_Selected text_.
[Zope] Squishdot 1.1.0 (stripogram.py): HTML filtering problems

J M Cerqueira Esteves jmce@artenumerica.com
Tue, 8 May 2001 20:25:00 +0100


On Tue, May 08, 2001 at 12:48:10AM +0100, Chris Withers wrote:
>    - HTML parsing now done using the Strip-o-Gram library.

A few minutes ago, I made a few tests with the html2safehtml function in
stripogram.py and found that it is possible to force inclusion of arbitrary
tags in the output text.

  html2safehtml ('Roses <b>are</B> red,<br>violets <i>are</i> blue', 
                 valid_tags=['b', 'i', 'br'])

returns

    'Roses <b>are</b> red,<br>violets <i>are</i> blue'

as expected, but

  html2safehtml ('Roses <b>are</B> red,<br/>violets <i>are</i> blue', 
                 valid_tags=['b','i','br'])

returns

    'Roses <b>are</b> red,<br>>violets <i>are<i> blue'

Notice that the (valid for XHTML) '<br/>' becomes  '<br>>'
and the closing '</i>' at the end comes out as... '<i>'.

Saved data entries
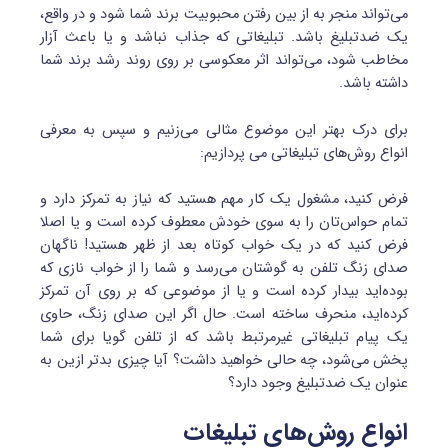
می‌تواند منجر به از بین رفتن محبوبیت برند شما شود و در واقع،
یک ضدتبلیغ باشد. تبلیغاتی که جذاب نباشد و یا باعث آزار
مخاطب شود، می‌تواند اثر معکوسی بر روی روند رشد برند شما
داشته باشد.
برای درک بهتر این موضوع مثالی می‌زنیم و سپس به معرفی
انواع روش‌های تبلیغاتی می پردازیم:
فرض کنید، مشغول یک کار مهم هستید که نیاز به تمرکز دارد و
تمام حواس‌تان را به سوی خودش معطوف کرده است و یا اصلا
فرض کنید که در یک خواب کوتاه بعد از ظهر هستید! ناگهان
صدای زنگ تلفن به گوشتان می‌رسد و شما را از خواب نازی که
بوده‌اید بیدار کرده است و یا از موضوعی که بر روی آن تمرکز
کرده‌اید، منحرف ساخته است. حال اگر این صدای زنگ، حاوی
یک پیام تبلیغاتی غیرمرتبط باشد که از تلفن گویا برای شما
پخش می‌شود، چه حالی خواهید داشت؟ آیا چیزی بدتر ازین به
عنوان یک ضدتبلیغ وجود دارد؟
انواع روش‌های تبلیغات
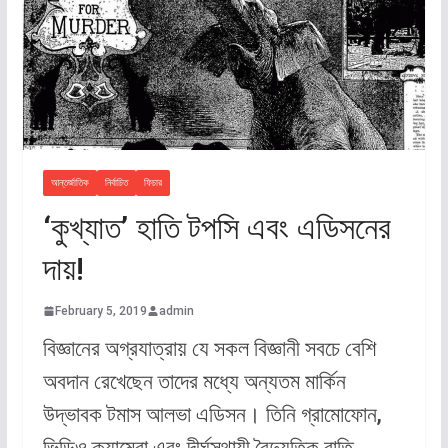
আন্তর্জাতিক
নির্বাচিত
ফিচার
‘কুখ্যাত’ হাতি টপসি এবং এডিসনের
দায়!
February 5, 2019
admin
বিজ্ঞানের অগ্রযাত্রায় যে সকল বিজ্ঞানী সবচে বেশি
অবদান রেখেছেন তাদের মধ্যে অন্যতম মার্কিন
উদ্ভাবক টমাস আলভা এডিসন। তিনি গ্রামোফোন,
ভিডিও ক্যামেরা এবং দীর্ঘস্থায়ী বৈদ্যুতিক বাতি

--

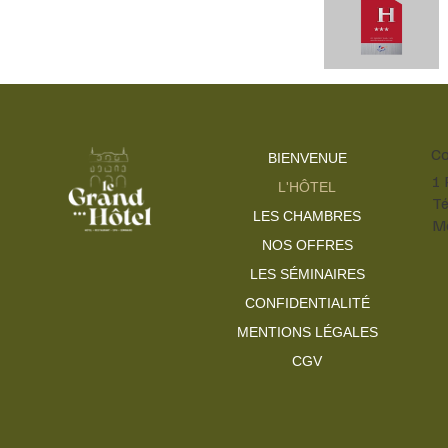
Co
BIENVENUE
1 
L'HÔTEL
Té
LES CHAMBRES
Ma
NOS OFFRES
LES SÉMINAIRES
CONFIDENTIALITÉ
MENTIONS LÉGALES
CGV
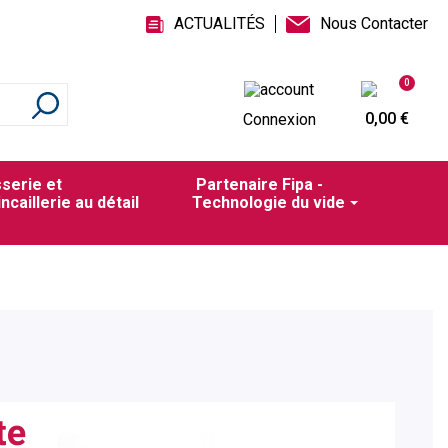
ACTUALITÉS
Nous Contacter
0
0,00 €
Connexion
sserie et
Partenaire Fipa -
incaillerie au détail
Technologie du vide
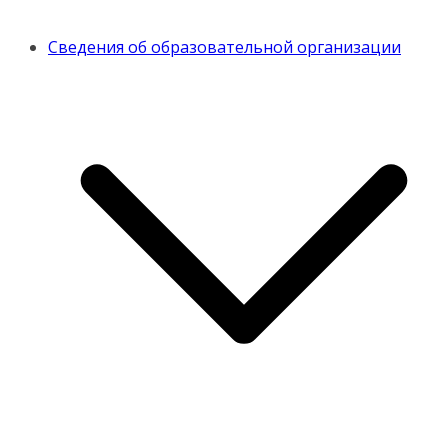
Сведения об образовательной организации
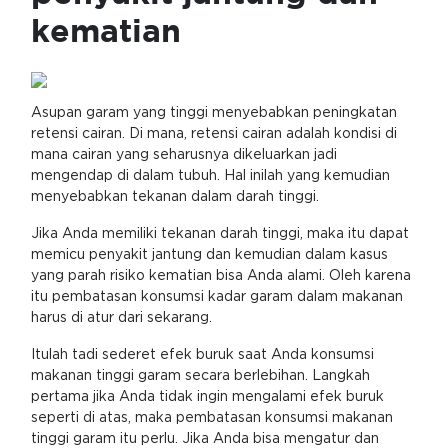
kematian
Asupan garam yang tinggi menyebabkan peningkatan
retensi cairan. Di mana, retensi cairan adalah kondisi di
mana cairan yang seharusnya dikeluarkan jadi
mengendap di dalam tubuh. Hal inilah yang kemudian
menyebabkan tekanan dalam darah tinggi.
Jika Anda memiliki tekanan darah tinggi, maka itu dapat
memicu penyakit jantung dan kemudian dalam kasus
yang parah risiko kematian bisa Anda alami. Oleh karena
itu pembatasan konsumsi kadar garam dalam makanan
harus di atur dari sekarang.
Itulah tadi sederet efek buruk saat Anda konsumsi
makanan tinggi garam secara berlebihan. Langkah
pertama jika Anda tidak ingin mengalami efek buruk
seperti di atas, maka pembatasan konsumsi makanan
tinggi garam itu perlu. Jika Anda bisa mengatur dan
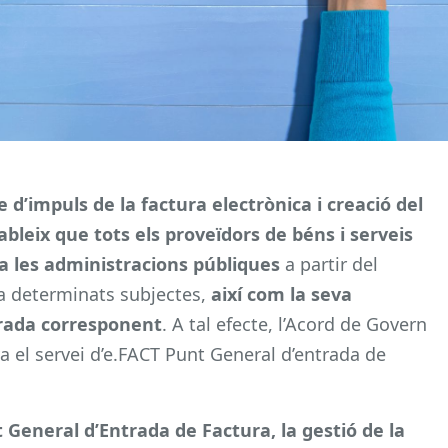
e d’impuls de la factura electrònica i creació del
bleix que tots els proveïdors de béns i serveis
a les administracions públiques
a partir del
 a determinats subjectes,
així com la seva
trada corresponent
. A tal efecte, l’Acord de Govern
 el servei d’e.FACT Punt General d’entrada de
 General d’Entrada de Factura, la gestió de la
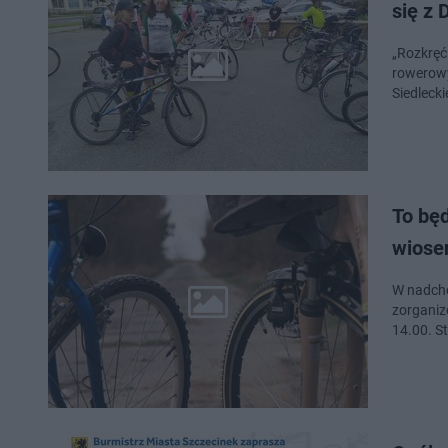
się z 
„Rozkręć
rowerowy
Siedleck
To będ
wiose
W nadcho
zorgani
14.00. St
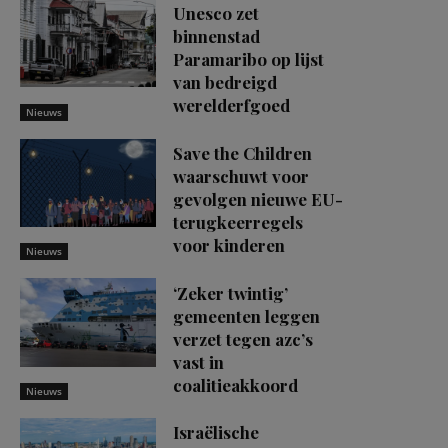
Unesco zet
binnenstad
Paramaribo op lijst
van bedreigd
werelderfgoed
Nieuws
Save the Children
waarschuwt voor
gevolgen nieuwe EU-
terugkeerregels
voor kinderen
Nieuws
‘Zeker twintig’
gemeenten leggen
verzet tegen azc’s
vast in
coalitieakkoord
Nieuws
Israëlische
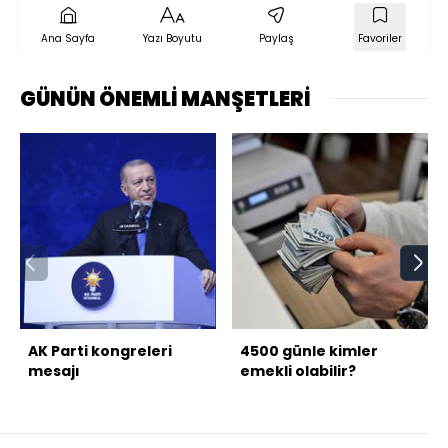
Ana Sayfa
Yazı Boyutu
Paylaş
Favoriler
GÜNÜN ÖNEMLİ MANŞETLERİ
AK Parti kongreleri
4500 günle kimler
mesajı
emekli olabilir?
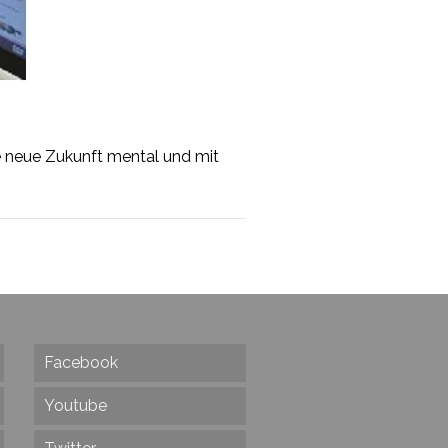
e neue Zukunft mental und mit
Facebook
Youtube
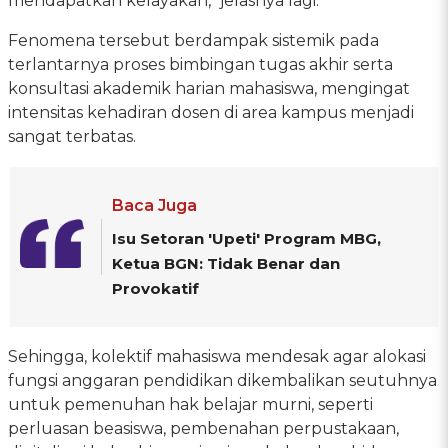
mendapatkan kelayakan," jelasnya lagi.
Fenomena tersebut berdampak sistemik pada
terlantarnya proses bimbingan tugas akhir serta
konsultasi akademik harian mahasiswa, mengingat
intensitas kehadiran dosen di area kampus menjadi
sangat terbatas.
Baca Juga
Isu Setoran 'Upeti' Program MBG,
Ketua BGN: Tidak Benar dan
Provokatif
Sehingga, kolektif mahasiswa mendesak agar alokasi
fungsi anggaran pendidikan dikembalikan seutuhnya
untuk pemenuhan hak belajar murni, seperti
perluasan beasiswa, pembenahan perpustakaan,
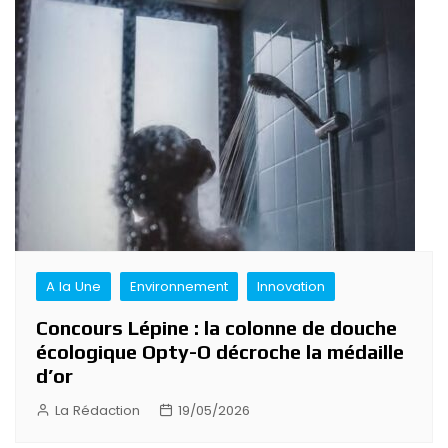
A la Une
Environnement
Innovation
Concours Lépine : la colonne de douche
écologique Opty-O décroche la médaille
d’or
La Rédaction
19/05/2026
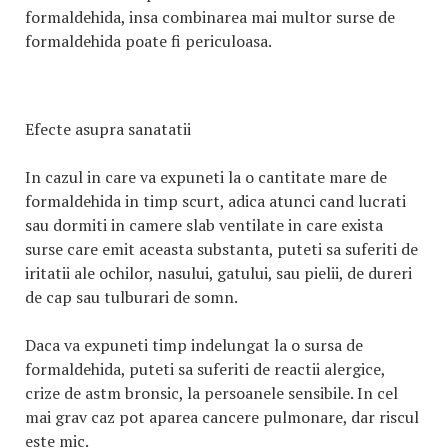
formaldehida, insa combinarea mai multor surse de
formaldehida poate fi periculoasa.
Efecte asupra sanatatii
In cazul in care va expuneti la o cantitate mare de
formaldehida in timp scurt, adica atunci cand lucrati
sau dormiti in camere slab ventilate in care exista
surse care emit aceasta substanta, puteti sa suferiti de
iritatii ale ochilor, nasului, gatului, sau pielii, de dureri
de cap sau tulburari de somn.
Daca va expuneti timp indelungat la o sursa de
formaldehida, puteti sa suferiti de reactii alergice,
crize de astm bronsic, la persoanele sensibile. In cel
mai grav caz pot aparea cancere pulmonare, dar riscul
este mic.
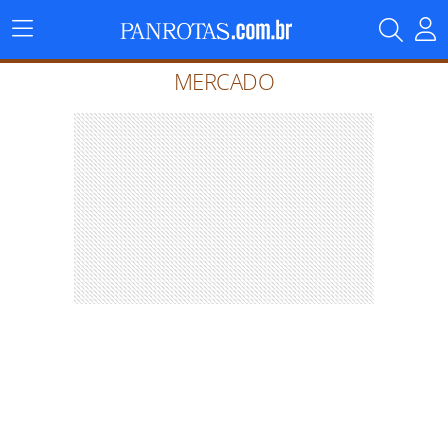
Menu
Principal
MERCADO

---

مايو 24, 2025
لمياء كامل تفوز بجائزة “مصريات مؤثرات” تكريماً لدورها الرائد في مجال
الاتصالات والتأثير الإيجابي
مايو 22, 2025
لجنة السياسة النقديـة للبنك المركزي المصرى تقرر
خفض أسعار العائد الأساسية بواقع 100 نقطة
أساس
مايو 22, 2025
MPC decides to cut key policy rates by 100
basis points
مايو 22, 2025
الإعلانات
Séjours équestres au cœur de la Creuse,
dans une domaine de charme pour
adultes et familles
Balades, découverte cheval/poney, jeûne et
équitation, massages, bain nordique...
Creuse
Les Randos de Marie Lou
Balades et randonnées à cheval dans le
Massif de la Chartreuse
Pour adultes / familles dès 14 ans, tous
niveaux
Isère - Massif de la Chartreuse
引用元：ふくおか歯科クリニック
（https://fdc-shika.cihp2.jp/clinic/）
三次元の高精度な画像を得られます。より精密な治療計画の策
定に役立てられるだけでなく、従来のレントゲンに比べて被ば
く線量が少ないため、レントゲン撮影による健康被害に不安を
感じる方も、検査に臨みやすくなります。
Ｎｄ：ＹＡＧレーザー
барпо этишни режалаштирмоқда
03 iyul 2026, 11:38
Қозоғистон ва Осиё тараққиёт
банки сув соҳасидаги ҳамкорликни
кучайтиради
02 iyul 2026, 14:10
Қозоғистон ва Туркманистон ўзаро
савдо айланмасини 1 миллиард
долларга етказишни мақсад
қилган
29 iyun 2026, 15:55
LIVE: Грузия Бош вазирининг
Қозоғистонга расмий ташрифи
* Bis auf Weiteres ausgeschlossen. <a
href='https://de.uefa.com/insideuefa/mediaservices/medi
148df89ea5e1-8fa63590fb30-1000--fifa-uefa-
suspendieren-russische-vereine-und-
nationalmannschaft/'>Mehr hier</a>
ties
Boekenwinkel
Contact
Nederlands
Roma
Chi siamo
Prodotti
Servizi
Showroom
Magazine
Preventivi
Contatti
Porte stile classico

_Work task 1_.
Answer these about the Squishdot post:
(a) According to the quoted line, which library now does the HTML parsing?
(b) What does the XHTML '<br/>' become in the output?
(c) What does the closing '</i>' at the end come out as?
_Work task 2_. Set down the passage of the Squishdot post between "J M Cerqueira" and "the Strip-o-Gram library.", inclusive, word for word.
Rely on the Squishdot post alone for your answers.

_Task result 1_.
(a) The Strip-o-Gram library.
(b) '<br>>'
(c) '<i>'

_Task result 2_.
J M Cerqueira Esteves jmce@artenumerica.com
Tue, 8 May 2001 20:25:00 +0100


On Tue, May 08, 2001 at 12:48:10AM +0100, Chris Withers wrote:
>    - HTML parsing now done using the Strip-o-Gram library.